Les chapitres consacrés à décrire la situation économique, juridique et sociale du peuple allemand sont au contraire un peu diffus. Nous savons sans doute par les travaux antérieurs de l’auteur qu’il est extrêmement érudit et qu’il a beaucoup lu. Mais, sans lui demander d’appuyer ses assertions par un appareil d’érudition et de notes qui eussent alourdi le récit, on voudrait quelquefois trouver des preuves à l’appui de certaines considérations. Sur quels documents et sur quels faits se fonde-t-il donc pour nous dire qu’au milieu du XIIe siècle le peuple et l’État s’émancipaient des idées religieuses, que l’influence politique de Rome était considérablement ébranlée et que les courants religieux de l’Occident ne subissaient plus son impulsion ? C’est pourtant l’époque que Ranke appelle avec raison « l’âge hiérarchique. » Ses considérations sur le régime féodal sont un peu fantaisistes. Je ne saurais admettre que dès la seconde moitié du XIe siècle (t. II, p. 106 et suiv.) le fief eût perdu de son importance primitive pour prendre surtout une importance économique. Mais le « Miroir de Saxe » ne nous dit-il pas encore, au XIIIe siècle, que le fief est moins une propriété que le salaire d’une fonction : Das Lehn is der rittere sold (Homeyer, t. II, p. 314) ? Propriété, fonctions et noblesse se confondent : la propriété est une fonction, la fonction est une propriété ; la chevalerie elle-même est beaucoup moins une noblesse qu’une fonction, et c’est justement pour cela qu’elle n’est nullement un corps fermé. Il eût fallu montrer que ce qui caractérise le mieux le génie des Allemands d’alors ce sont leurs sentiments sur les offices domestiques : le service près de la personne d’un supérieur n’est pas considéré comme avilissant, il augmente au contraire plutôt l’honneur et la puissance de celui qui le remplit tout en diminuant sa liberté : les serviteurs des rois sont en même temps les premiers fonctionnaires de l’État ; la servitude est ainsi plus estimée que la liberté[3].

J’ai été surpris également de voir que, malgré les lumineux travaux de J. Ficker, Lamprecht paraisse tenir si peu compte de l’importance que, dans la deuxième moitié du XIIe siècle, prend le titre de princeps. Il ne paraît pas croire que beaucoup de personnages possèdent le titre de comte sans être à la tête d’un comté, et après avoir pourtant étudié soigneusement dans sa Wirthschaftsleben le développement des avoueries, il ne renseigne les lecteurs de la Deutsche Geschichte ni sur le rôle qu’elles ont joué dans la formation des souverainetés territoriales ni sur les droits que se sont attribués les seigneurs vis-à-vis des Markgenossen.

### Items fournis
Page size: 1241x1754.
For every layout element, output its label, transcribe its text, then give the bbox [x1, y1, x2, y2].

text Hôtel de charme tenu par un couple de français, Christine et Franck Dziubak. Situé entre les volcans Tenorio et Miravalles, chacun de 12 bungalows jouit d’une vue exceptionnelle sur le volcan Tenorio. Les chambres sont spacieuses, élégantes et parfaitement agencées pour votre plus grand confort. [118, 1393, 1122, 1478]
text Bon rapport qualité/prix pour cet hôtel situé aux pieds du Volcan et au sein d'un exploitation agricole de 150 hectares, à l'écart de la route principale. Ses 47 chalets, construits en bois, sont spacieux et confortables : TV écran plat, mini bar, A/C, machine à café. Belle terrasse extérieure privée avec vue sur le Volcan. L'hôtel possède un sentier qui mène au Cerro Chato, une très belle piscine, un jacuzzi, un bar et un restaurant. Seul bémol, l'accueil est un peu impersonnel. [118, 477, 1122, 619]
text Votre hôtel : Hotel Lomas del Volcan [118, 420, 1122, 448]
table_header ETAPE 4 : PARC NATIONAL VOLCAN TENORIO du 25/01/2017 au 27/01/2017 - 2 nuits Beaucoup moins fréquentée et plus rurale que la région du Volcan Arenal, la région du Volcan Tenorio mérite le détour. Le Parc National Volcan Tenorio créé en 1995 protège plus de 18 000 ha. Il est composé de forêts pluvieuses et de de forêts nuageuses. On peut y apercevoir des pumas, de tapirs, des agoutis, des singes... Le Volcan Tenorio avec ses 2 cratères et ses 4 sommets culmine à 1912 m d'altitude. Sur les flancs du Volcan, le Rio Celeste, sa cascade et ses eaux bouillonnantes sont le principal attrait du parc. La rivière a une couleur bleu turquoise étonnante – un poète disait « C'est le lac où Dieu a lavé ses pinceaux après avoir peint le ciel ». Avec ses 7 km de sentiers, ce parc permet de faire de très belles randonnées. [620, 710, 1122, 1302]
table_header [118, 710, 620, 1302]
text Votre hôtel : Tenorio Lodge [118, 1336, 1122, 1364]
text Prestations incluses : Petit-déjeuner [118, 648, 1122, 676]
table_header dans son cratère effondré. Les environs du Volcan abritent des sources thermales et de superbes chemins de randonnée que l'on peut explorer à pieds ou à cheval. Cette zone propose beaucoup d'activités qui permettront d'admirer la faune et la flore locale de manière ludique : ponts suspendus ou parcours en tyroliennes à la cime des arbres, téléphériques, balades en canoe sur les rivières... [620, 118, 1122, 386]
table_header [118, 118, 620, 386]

### À compléter
1. Modifiez le compte rendu de l'ouvrage de Lamprecht en partant de « J’ai été surpris » et en finissant à « vis-à-vis des Markgenossen. ». Recopiez ce passage en y remplaçant « princeps » par « dux ».
2. Poursuivez le compte rendu de l'ouvrage de Lamprecht à la suite de sa dernière phrase.

### Réponses par tâche
1.
J’ai été surpris également de voir que, malgré les lumineux travaux de J. Ficker, Lamprecht paraisse tenir si peu compte de l’importance que, dans la deuxième moitié du XIIe siècle, prend le titre de dux. Il ne paraît pas croire que beaucoup de personnages possèdent le titre de comte sans être à la tête d’un comté, et après avoir pourtant étudié soigneusement dans sa Wirthschaftsleben le développement des avoueries, il ne renseigne les lecteurs de la Deutsche Geschichte ni sur le rôle qu’elles ont joué dans la formation des souverainetés territoriales ni sur les droits que se sont attribués les seigneurs vis-à-vis des Markgenossen.

2.
Après avoir lu avec un soin particulier les chapitres consacrés à l’empereur Frédéric II, je suis embarrassé pour dire quel jugement Lamprecht porte sur ce prince. Le résumé qu’il donne de son règne est fait avec soin, mais pourquoi ce silence sur la diplomatie dont il use envers la cour de Rome ; pourquoi ne pas dire un mot des engagements que, dès avant 1215, Frédéric avait pris envers la papauté : 1o ne réunir les couronnes d’Allemagne et de Sicile ni sur sa tête ni sur celle de son fils ; 2o respecter et au besoin défendre les droits du Saint-Siège sur les États de l’Église, ainsi que ses droits de suzeraineté sur la Sicile ; 3o s’abstenir de toute immixtion dans les affaires spirituelles et respecter la liberté des élections aux fonctions ecclésiastiques ; 4o entreprendre une croisade ?

Lorsque l’auteur arrive au XIVe siècle, il semble sur un terrain où il se sent encore moins sûr. La forme devient plus prétentieuse, on trouve de plus en plus des expressions tantôt bizarres, tantôt négligées, des épithètes peu heureuses et même inexactes, des expressions absolument intraduisibles en français et dont il m’a été souvent impossible de comprendre la portée. Tantôt il se contente, pour caractériser certains personnages, de reproduire des anecdotes plus ou moins dignes de foi, tantôt il croit faire merveille en employant des expressions étranges, comme lorsqu’il nous dit de Jean de Bohême (t. IV, p. 97) et de Sigismond (p. 203) qu’ils « prostituent leur personnalité. » Nous admettrons volontiers avec lui que toute cette époque est profondément influencée par les phénomènes économiques, mais peut-on croire que c’est à des raisons économiques qu’est due la séparation d’avec l’empire de la Suisse et de la Flandre, et cela sous prétexte qu’ici la civilisation urbaine prit le dessus, tandis que la classe paysanne se maintint là ? N’y avait-il pas déjà en Suisse des villes prospères dès cette époque ?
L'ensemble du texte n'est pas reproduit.